The results demonstrated that Random Forest and XGBoost obtained similar results in this particular case. Both models highlighted the significance of the amount of rainfall on the current day as the primary predictor of whether it would rain the next day. The presence or absence of rainfall was a critical factor in determining whether the subsequent day would also be classified as rainy. However, one notable limitation of this approach is that rain occurring overnight (for example, during a storm that spans midnight) may result in the following day being classified as rainy, even if precipitation occurred only briefly after midnight. To account for this limitation, the model was tried without that predictor and lead to similar results.

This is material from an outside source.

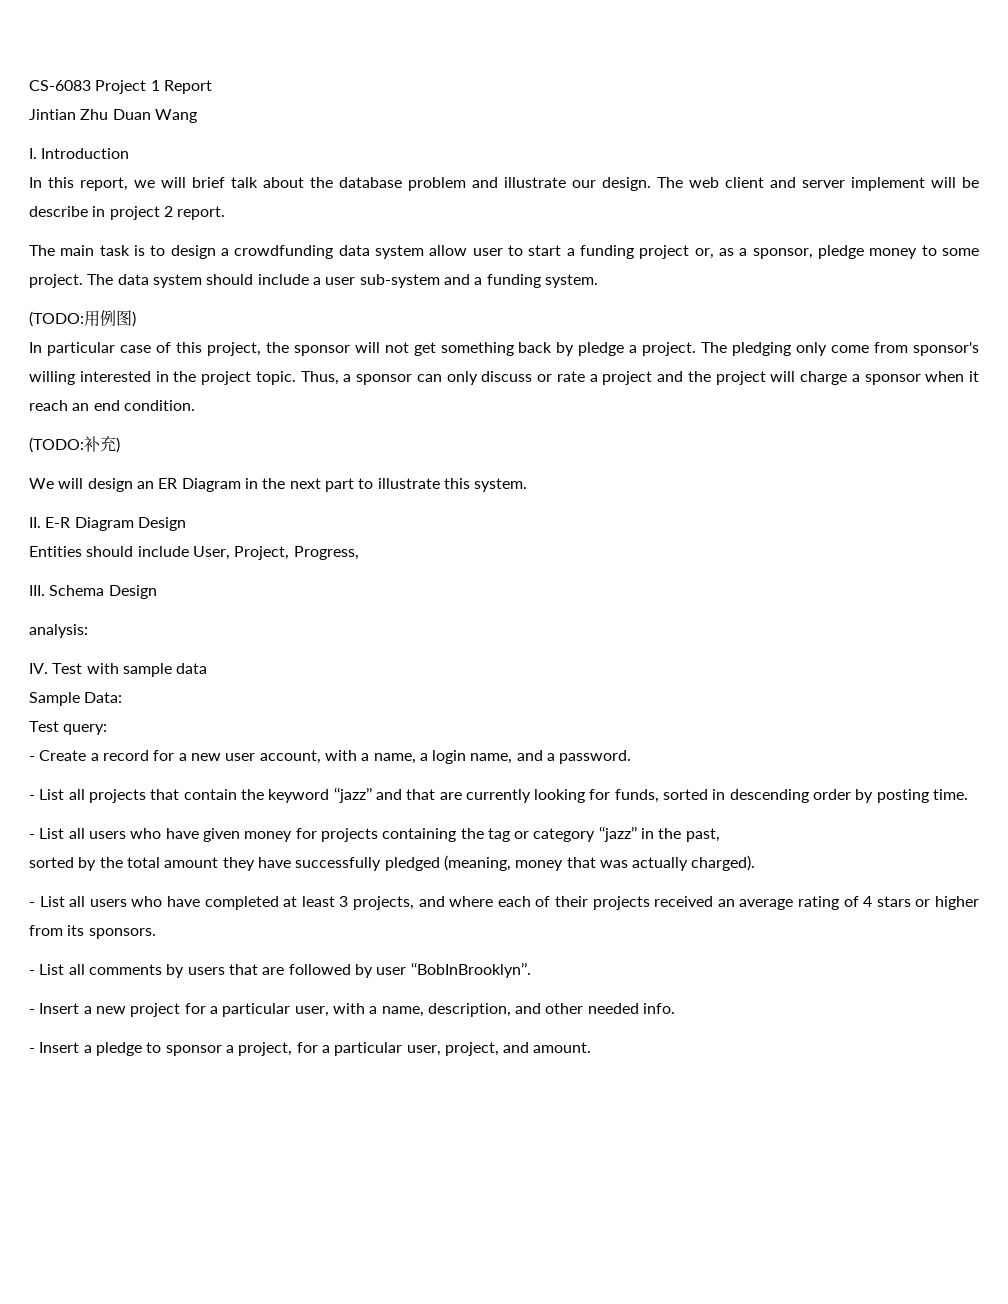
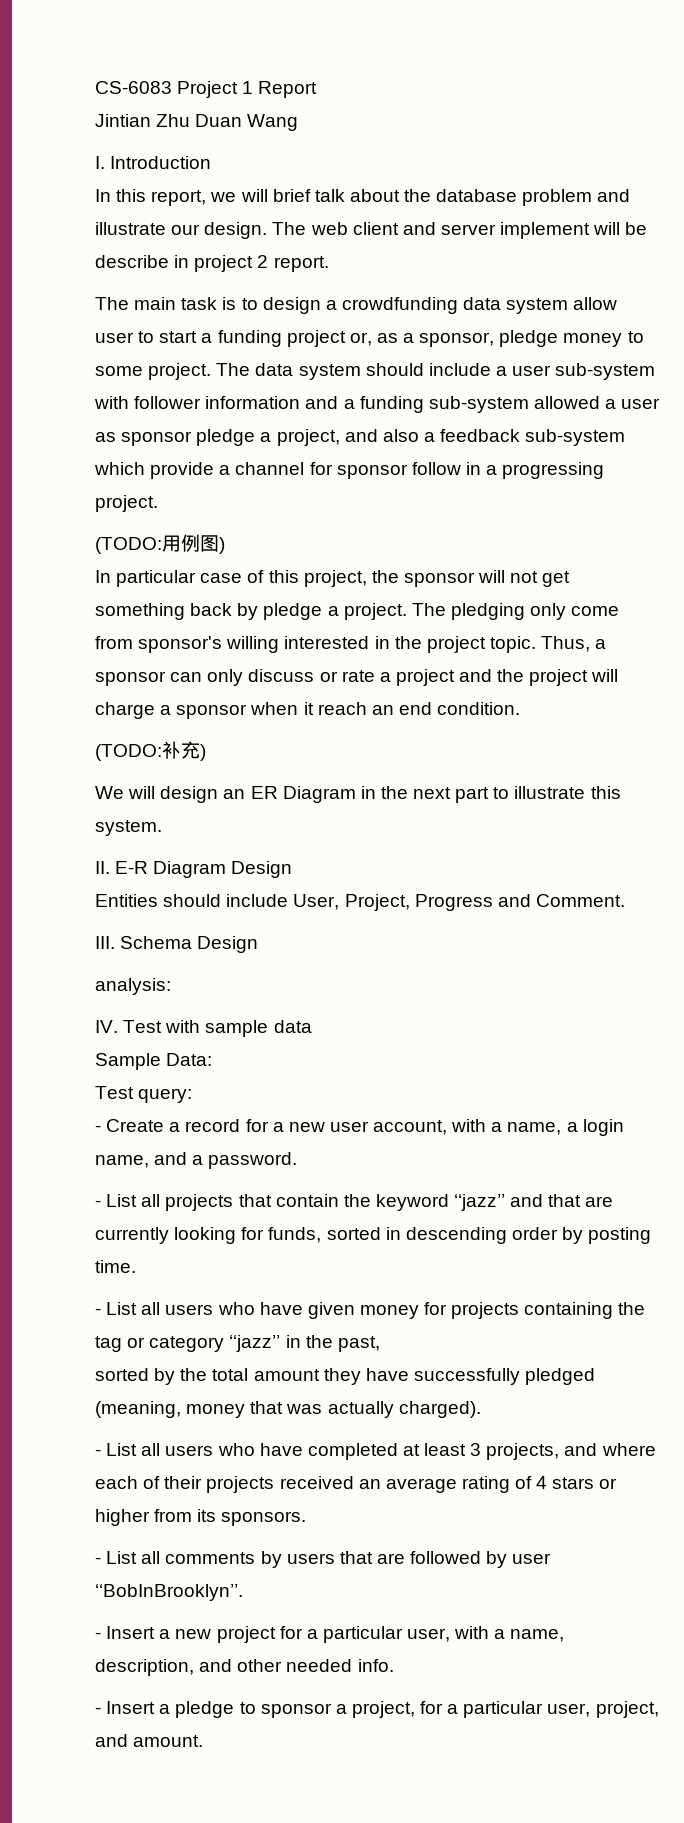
[443,274,598,288] and a funding system. -> [94,396,661,413] [95,429,626,446] [94,462,605,479] [95,495,158,512] with follower information and a funding sub-system allowed a user as sponsor pledge a project, and also a feedback sub-system which provide a channel for sponsor follow in a progressing project.
[293,546,359,560] Progress, -> [414,894,625,911] Progress and Comment.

The second most important variable identified by both models was the dew_point, indicating the relevance of the relationship between humidity and temperature in predicting rainfall. This finding suggests that atmospheric moisture, as captured by the dew point, plays a critical role in determining rain conditions for the next day.